- TEXT PASSAGE -
My party was composed of three gestalt characters 1 level higher than normal. My players know how to optimize and were all playing strong characters, but I wouldn't call them min-maxed or munchkins. They consisted of:
- T, Occultist/Alchemist, using Battle Host to get full-plate at level 1 and his spells/extracts to go and go and go and go.
- P, Zen Archer Monk/Shaman, building mainly for support. Despite ZAM's usual power, the shaman half was by far more relevant. He brought the wand for part 1.
-H, Unchained Scaled Fist Monk/Sorcerer (Aquatic? bloodline) w/ the archetype that gives martial flexibility building a ball of AC and fists and saves. I think she was using the sorc spells mainly for buffing like T, mainly casts of shield/grease/mage armor.

As you can see, my party was fairly powerful. Initially I was expecting only 2 players, which was why I bumped the level and allowed gestalt, but we had a surprise third interested person, which lead to me balancing a lot on the fly. I already knew that I'd need to rebalance for just 2 players, as my table tends to destroy APs if run as-written.

Part 1:
Introduced the players, got them to go on the investigative visit to Talmandor's Bounty with very little trouble. Encounters written in order of party discovery.

Welcoming Committee: Bumped the number of grindylows up to 4. This fight would be an initial warning of how much of a joke grindylows would be in our playthrough. T and H were rowing, being the only ones with a positive STR score. The grindylows got a surprise round and rolled high on their initiatives, giving them a huge advantage, but only really got damage on P, who was in the front of the boat. 1 ended up climbing in the front to disrupt P's casting of a Summon Nature's Ally spell, the other 3 attacking T and H over the sides. The low to-hit and the low damage even if they do hit combined to form a rather lackluster encounter, with T and H teaming up to eliminate the attackers. 1 ended up escaping, shaking its fist and clacking its clamshells angrily (I gave all the Shellcrackers these loud shells, which the players loved).

The point of this encounter is to show that the island is dangerous and that the colony wants the players to succeed, and it is successful in that respect. I don't recommend having the grindylows climb over the side, their objective is to annoy and drive off, not fight to the death.

A1: The Lonely Dock
I moved the Fuath to the later Beach Battle w/ the skum. It didn't have much of a chance and would have just been killed out of hand by my players. I feel like the point of this encounter is to possibly show the existence of the canoe by the dock, but it also doesn't even attack unless the PCs are very loud or have already discovered the canoe, so I ended up just moving it out of confusion. My players didn't discover the canoe, for what its worth.

A5: Smithy
I stuck another monkey goblin here, and made them actively looking out for threats. I figured the Ghosthaters would be looking around fore easier prey and loot, spooked by Silas in A7. They saw the party and set up an ambush, pulling tripwires across the door and the open wall into the covered forge/workshop. T ended up running right over the tripwire, but made the Reflex DC. P fought the two who ended up climbing onto the roof while H and T made short work of the two inside. I was much more impressed by the Ghosthaters, who got more than a few hits in before the last survivor retreated, running along the palisade to escape into the woods.

- MATERIAL SHOWN -
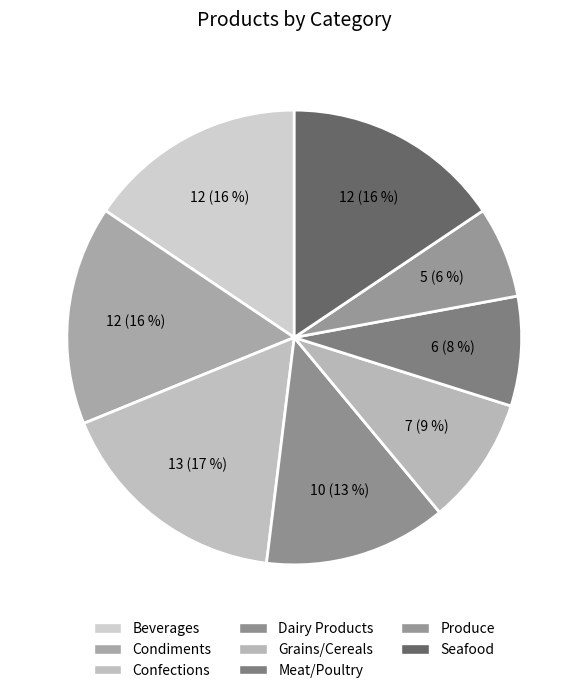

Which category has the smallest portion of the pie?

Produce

---

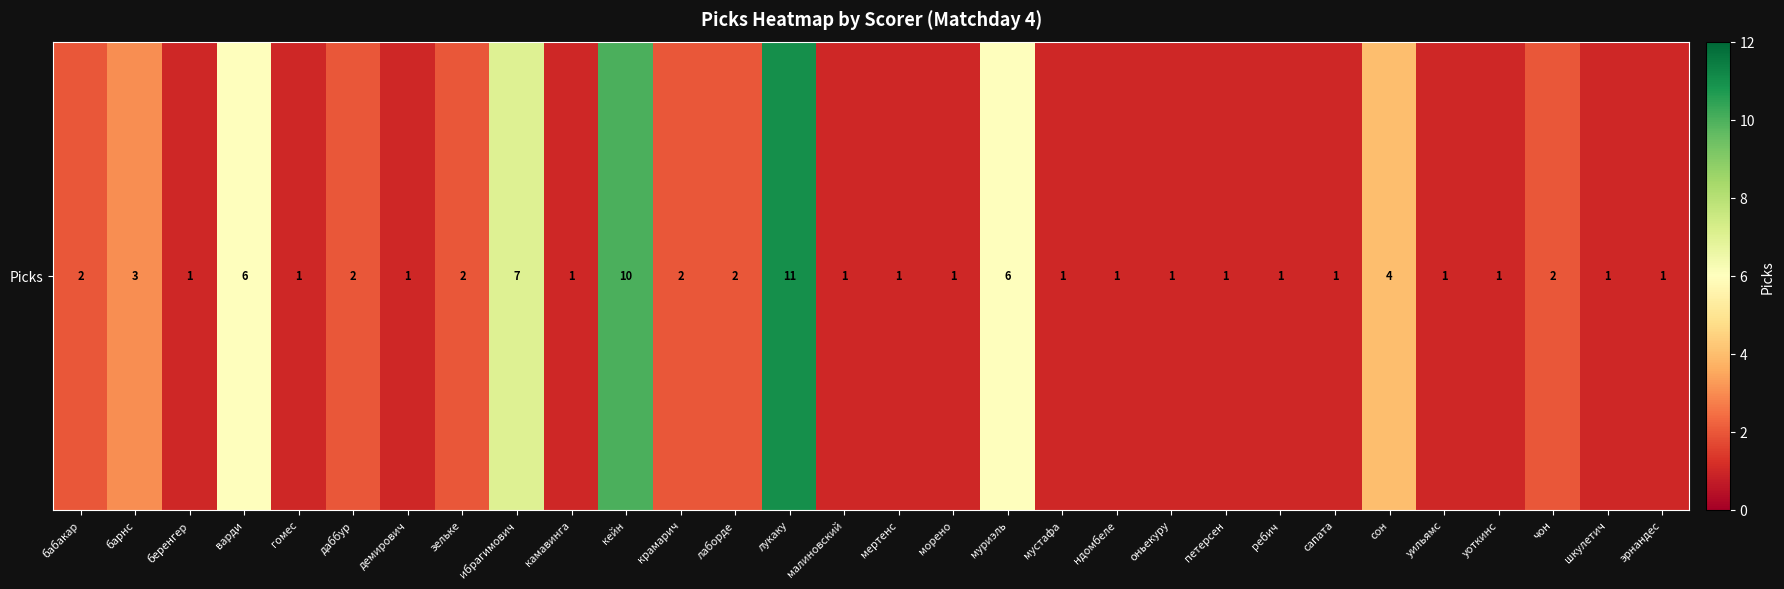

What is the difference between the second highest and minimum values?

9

- TASK TO CARRY OUT -
In the game session report, how many grindylows were in the Welcoming Committee fight after the number was raised?

- EXERCISE RESPONSE -
Four.